In its press release explaining why its almost one-third drop in profit represented a "solid performance", the New Zealand Stock Exchange (NZX) made no mention of its funds management business.
That's because the NZX funds management business - essentially its range of exchange-traded funds (ETFs) trading under the Smartshares brand - is hardly worth mentioning. According to the latest half-yearly NZX results, Smartshares contributed only $1.14 million in revenue to the group.
Smartshares earned its million bucks by managing $290 million in its ETF products, including the roughly $23 million invested into the KiwiSaver scheme, dubbed SmartKiwi.

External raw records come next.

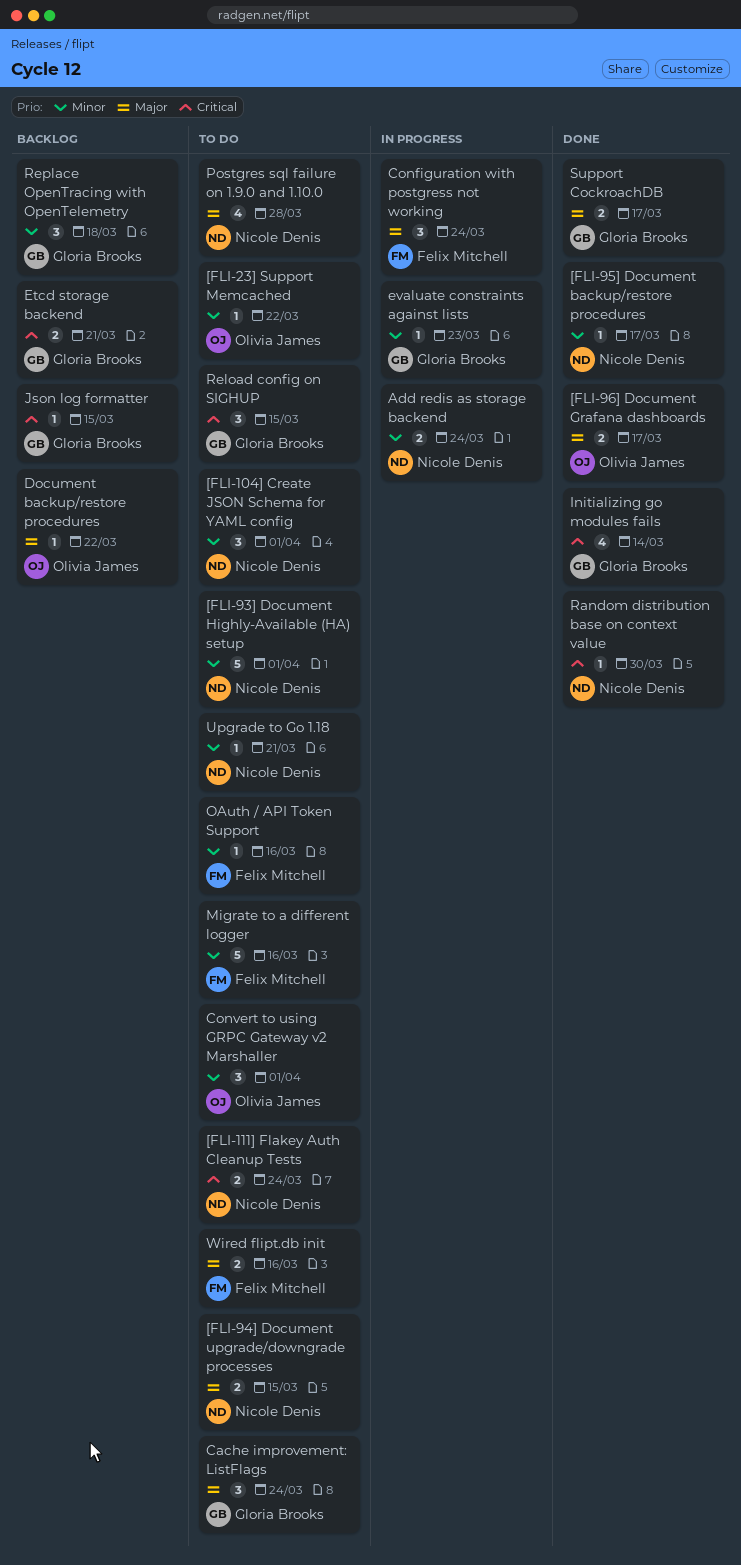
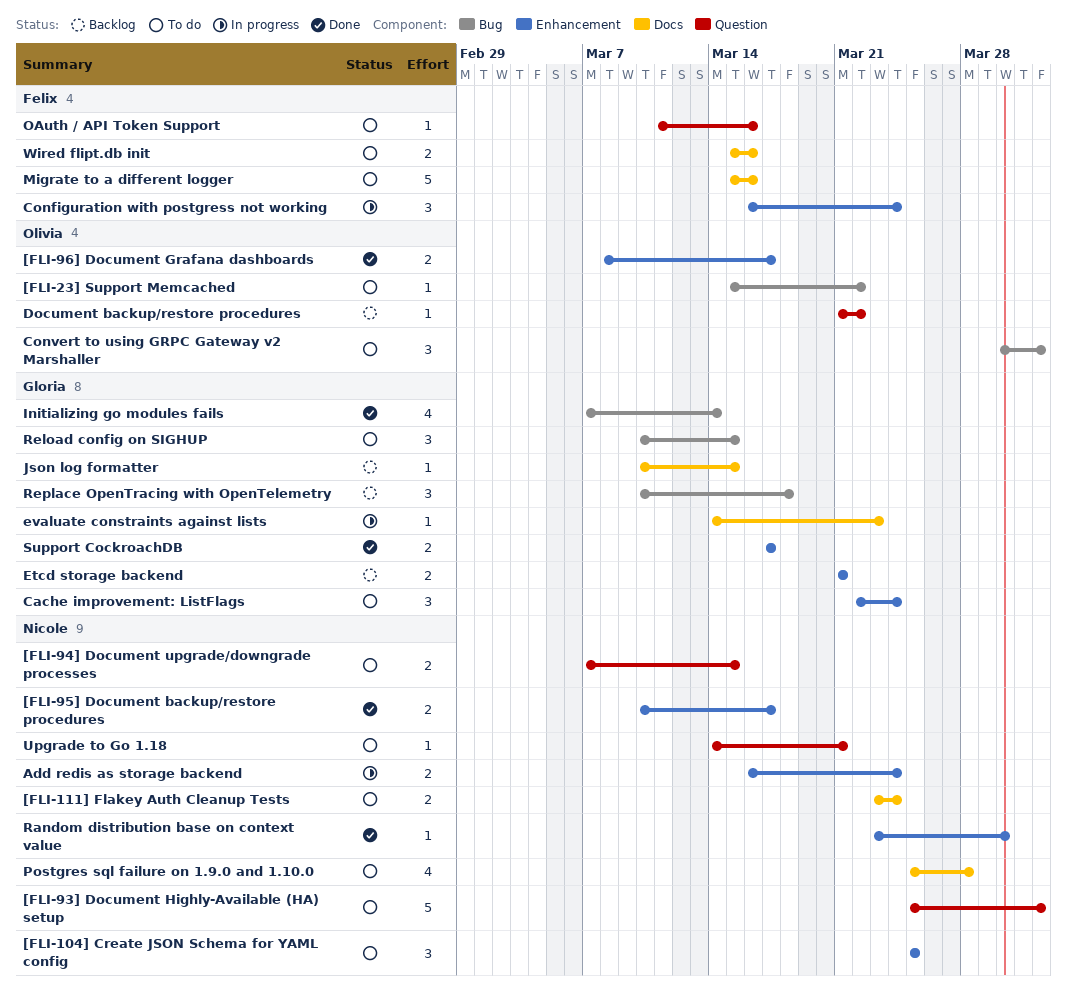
[FLI-104] Create JSON Schema for YAML config, due: Apr 1 -> Mar 25
[FLI-95] Document backup/restore procedures, estimate: 1 -> 2

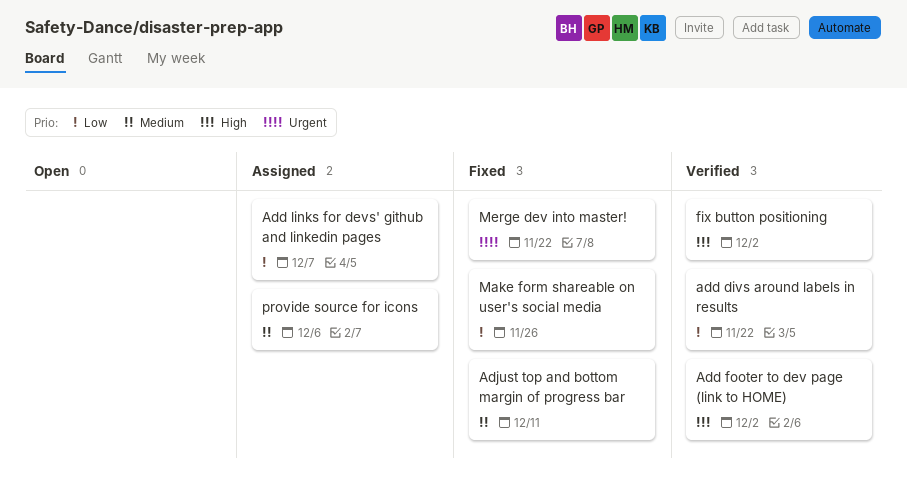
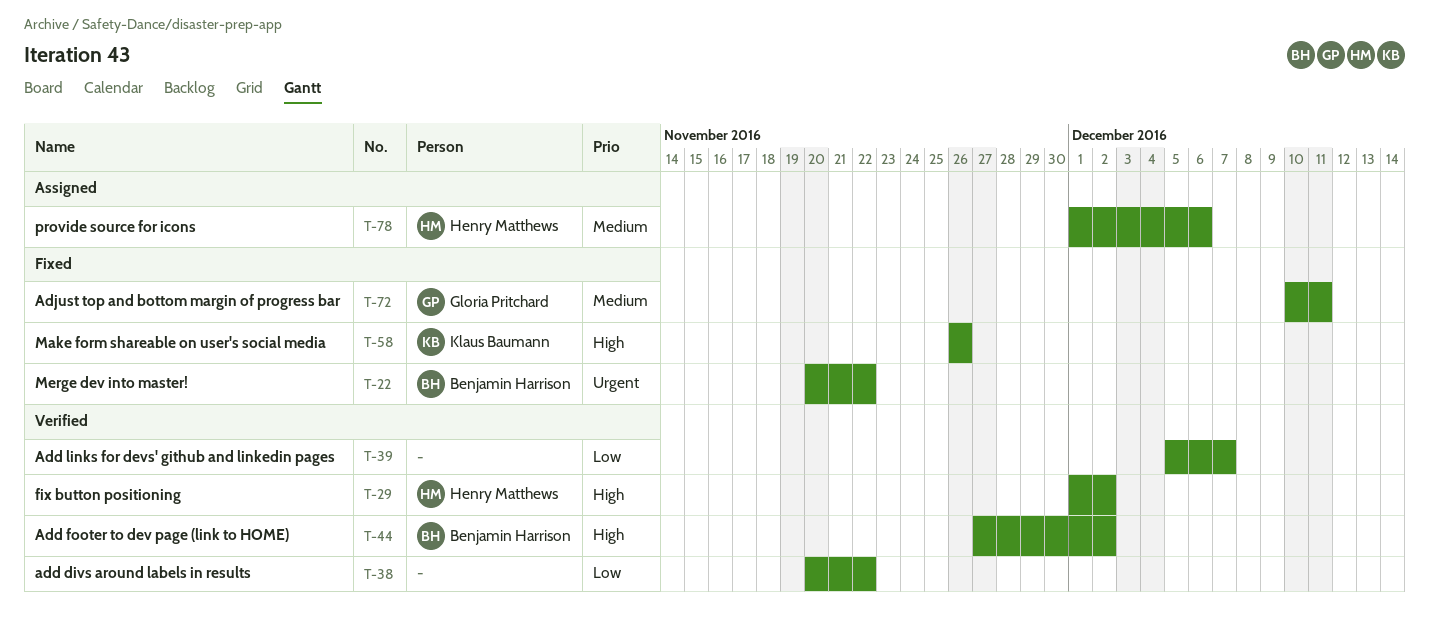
Add links for devs' github and linkedin pages, status: Assigned -> Verified
Make form shareable on user's social media, priority: Low -> High

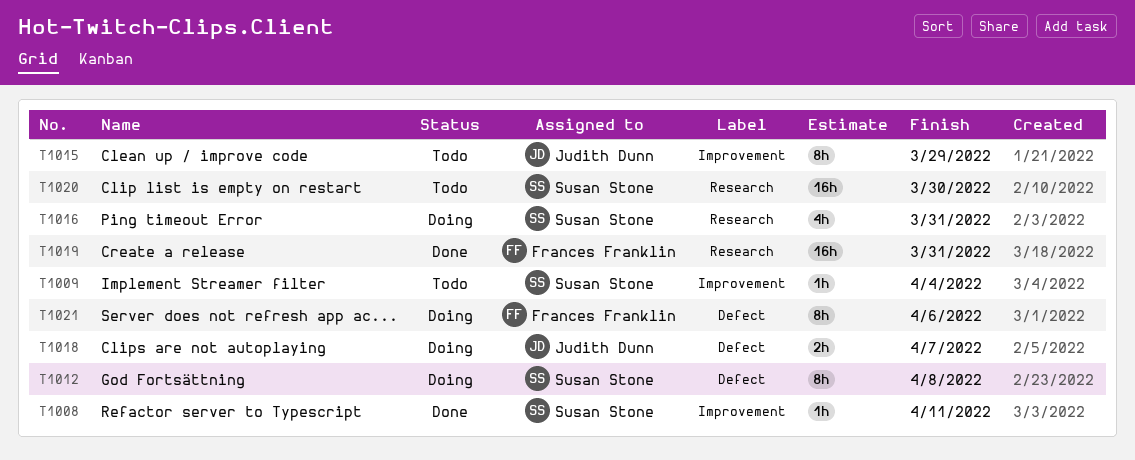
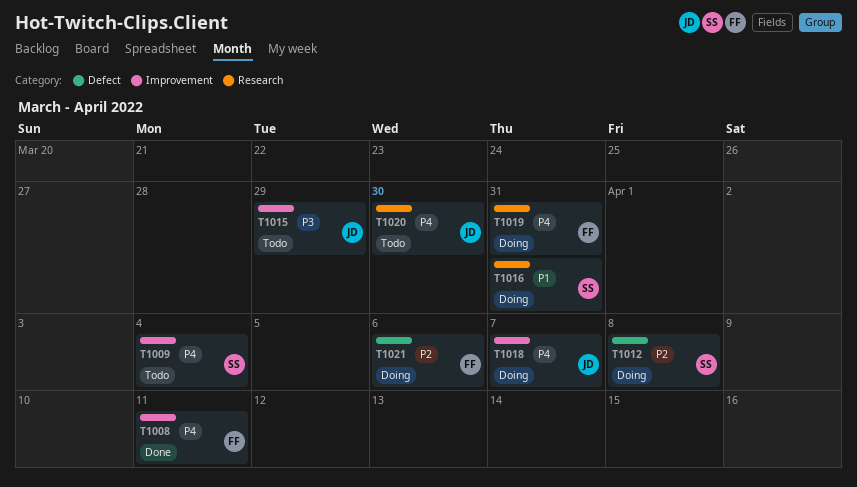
T1008, owner: Susan Stone -> Frances Franklin
T1018, label: Defect -> Improvement
T1019, status: Done -> Doing
T1020, owner: Susan Stone -> Judith Dunn

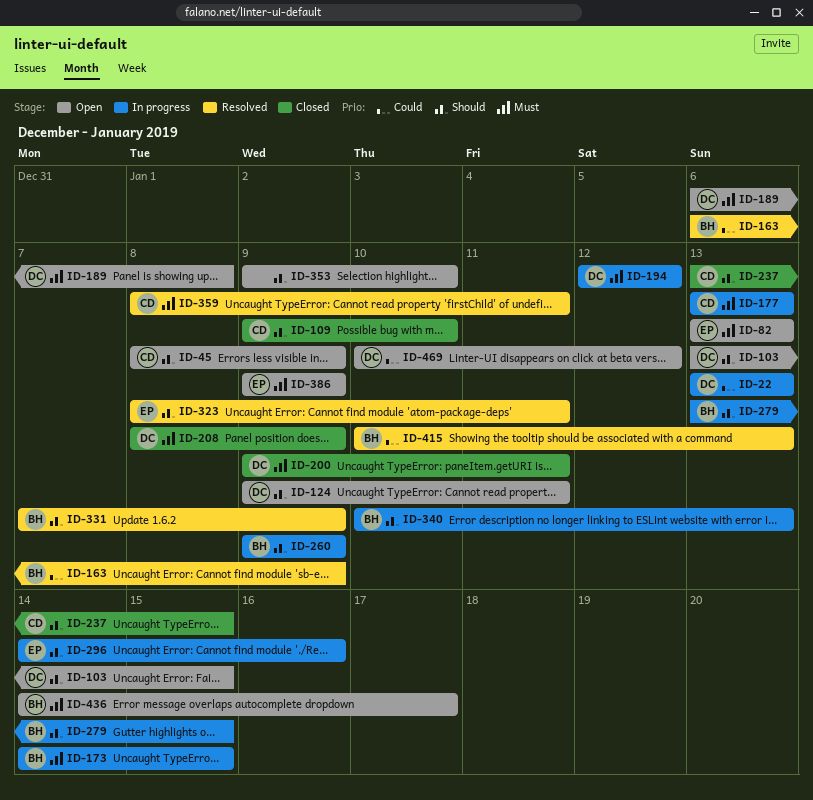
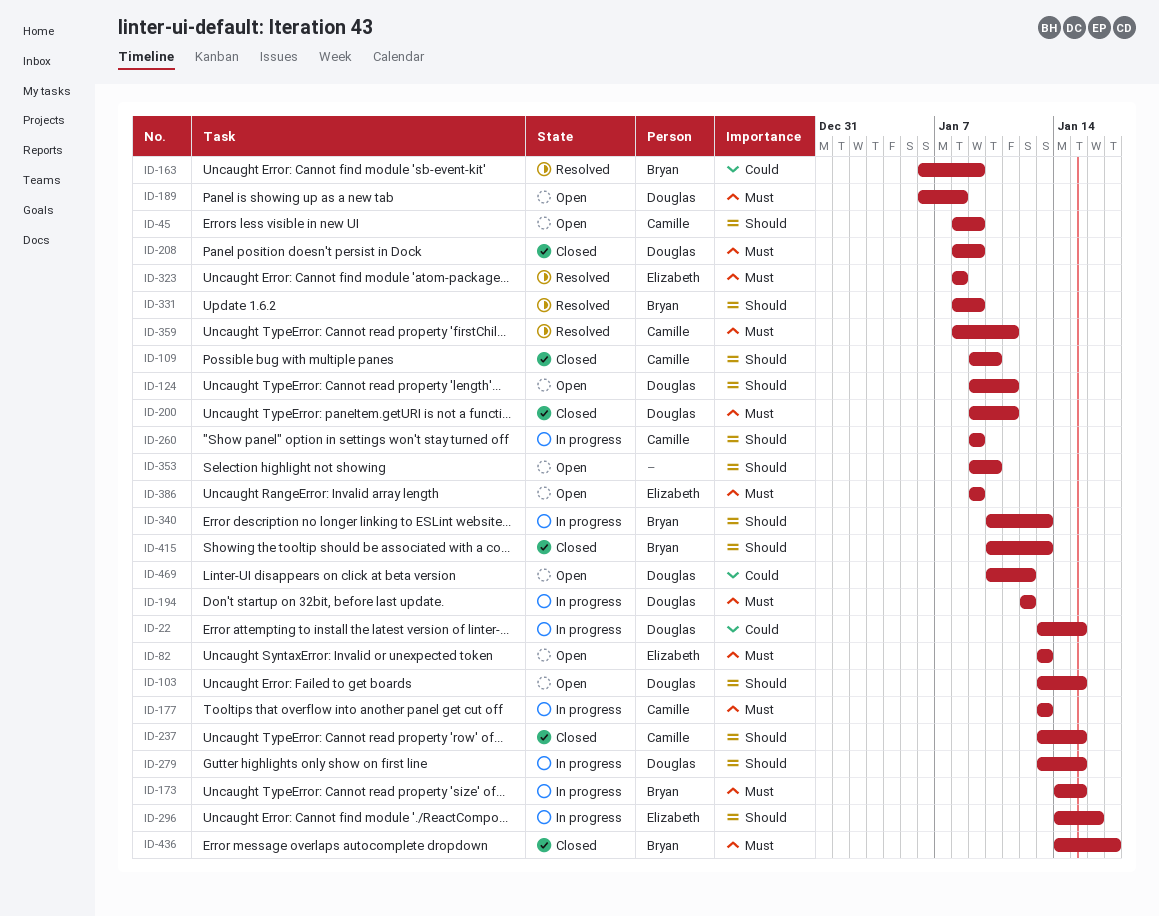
ID-22, due: Jan 13 -> Jan 15
ID-260, owner: Bryan -> Camille
ID-279, owner: Bryan -> Douglas
ID-323, priority: Should -> Must
ID-323, due: Jan 11 -> Jan 8
ID-331, start: Jan 7 -> Jan 8
ID-415, status: Resolved -> Closed
ID-415, priority: Could -> Should
ID-436, status: Open -> Closed

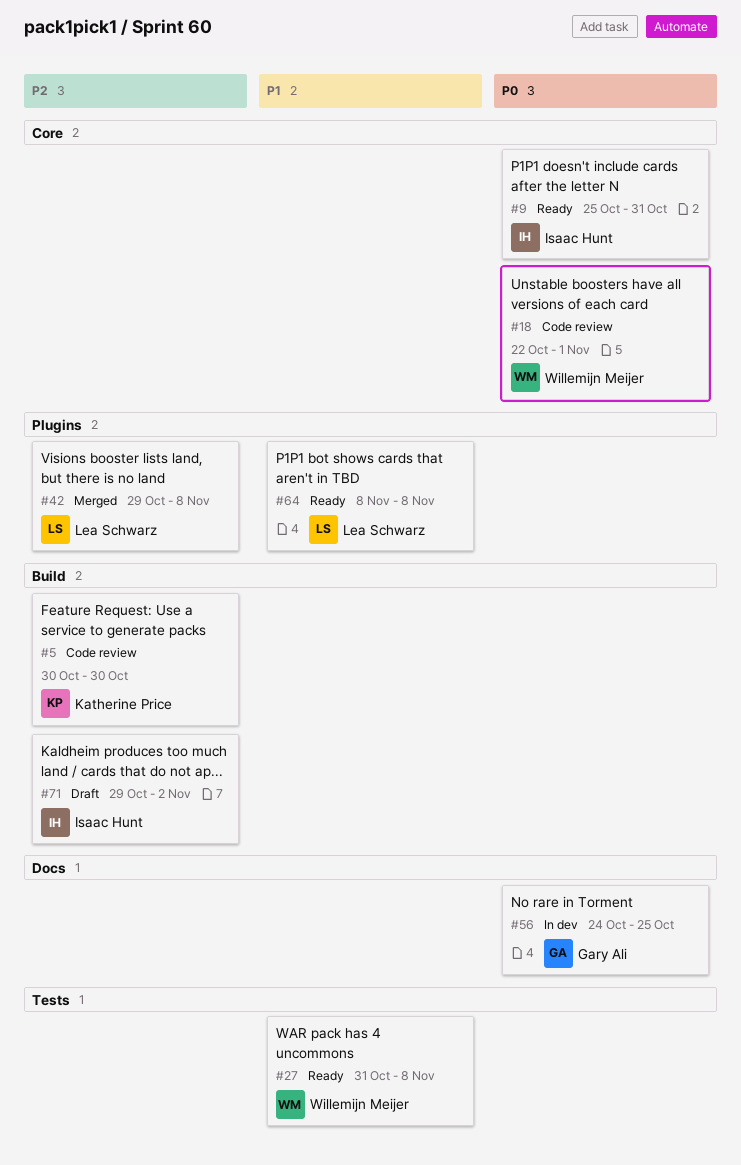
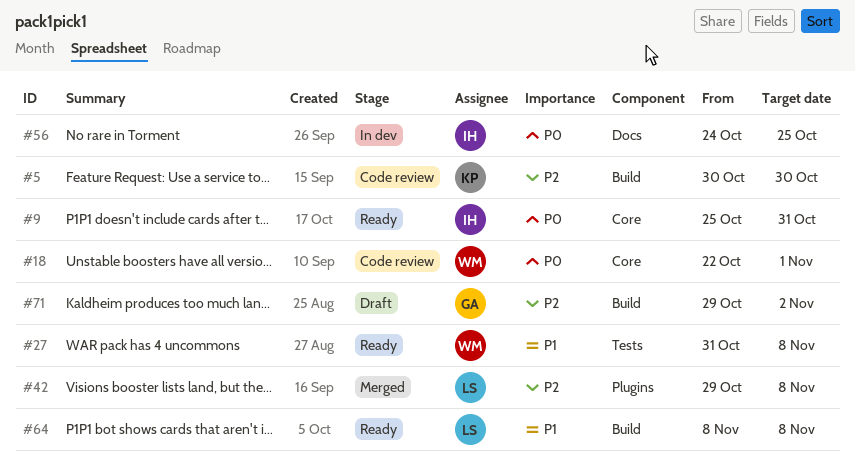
#56, owner: Gary Ali -> Isaac Hunt
#64, label: Plugins -> Build
#71, owner: Isaac Hunt -> Gary Ali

The NZX report reveals Smartshares lost almost $50 million in funds under management in the second quarter of this year, attributing the 15 per cent drop to the withdrawal of a "wholesale client". Since losing its biggest client in 2009, a $400 million mandate from the New Zealand Superannuation Fund, Smartshares has struggled to regain anything approximating scale. Wholesale clients clearly don't see much value in gaining passive exposure to the NZX via ETFs while retail clients are hard to come by.
The SmartKiwi scheme, for example, has struggled to make any headway, being one of the few providers to see member numbers actually decline over the last year - albeit only slightly, down to 1,599 at March this year compared to 1,608 at the same time in 2011.